Final maps were exported in GenBank format and converted into five-column feature tables using a conversion tool developed by Ramsey and colleagues (Ramsey et al., 2020). Fasta header and comment information were compiled in Excel (see “Submission” tab of File1_NamingKey.xlsx).

Data availability

Accession numbers for viral genomes deposited into GenBank in association with this work are listed in File1_NamingKey.xlsx (tab BasicInfo). GenBank-formatted text maps are provided in File2_Maps.zip. A Diamond-searchable version of the ∼4 TB contig library assembled for this study will be hosted by the National Cancer Institute’s Cancer Data Service.

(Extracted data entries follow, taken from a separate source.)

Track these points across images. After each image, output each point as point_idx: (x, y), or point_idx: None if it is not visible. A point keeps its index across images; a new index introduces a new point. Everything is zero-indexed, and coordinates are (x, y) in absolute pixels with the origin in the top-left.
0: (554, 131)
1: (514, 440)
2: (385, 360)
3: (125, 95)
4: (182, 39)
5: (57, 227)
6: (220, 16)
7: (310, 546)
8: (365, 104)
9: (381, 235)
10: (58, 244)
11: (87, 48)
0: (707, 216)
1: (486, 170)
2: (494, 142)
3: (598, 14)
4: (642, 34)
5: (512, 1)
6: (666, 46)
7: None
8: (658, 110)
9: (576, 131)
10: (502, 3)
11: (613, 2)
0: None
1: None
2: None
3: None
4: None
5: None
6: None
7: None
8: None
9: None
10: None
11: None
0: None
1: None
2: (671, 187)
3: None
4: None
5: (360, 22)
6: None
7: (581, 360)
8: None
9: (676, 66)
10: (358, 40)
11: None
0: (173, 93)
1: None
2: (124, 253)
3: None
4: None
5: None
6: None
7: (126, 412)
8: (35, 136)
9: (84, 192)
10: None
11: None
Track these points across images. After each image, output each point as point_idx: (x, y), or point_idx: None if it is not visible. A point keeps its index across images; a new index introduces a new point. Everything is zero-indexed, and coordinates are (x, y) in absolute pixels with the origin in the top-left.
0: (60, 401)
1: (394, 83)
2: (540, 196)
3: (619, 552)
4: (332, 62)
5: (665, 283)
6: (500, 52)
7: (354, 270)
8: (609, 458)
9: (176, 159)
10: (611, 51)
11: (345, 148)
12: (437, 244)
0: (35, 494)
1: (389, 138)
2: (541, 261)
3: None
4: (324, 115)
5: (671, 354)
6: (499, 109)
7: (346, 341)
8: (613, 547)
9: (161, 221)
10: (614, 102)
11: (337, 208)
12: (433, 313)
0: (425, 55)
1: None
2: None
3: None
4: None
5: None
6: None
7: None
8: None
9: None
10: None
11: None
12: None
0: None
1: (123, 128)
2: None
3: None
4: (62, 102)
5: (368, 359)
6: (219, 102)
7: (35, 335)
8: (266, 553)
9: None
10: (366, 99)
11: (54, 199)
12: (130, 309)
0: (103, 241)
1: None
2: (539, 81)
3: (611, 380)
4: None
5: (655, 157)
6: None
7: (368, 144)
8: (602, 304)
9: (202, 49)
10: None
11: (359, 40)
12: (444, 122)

The contig library is available as a free download via Google Drive. The library will also be distributed upon request via Globus or Aspera.

Results

Complex gene flow among DNA viruses

Because many genes discovered in this survey harbored little or no amino acid sequence similarity to known proteins, it was necessary to rely on HHpred analyses as well as Dali analyses of protein structures predicted by AlphaFold2 or RoseTTAFold (File7_PDB.zip and File8_Dali.zip). In many cases, gene neologisms or gene names flagged with the suffix “-oid” represent rough guesses about the possible nature of the encoded protein. Proposed names should not be construed as claims about the actual structures, functions, or evolutionary relationships of predicted genes. We anticipate that some suggested gene names may eventually need to be updated when more information about their biological functions and inferred evolutionary relationships becomes available. As a guide to gene- and virus-naming conventions, we developed a “subway map” representing hypothetical gene flows between small DNA tumor viruses and other virus groups (Figure 1).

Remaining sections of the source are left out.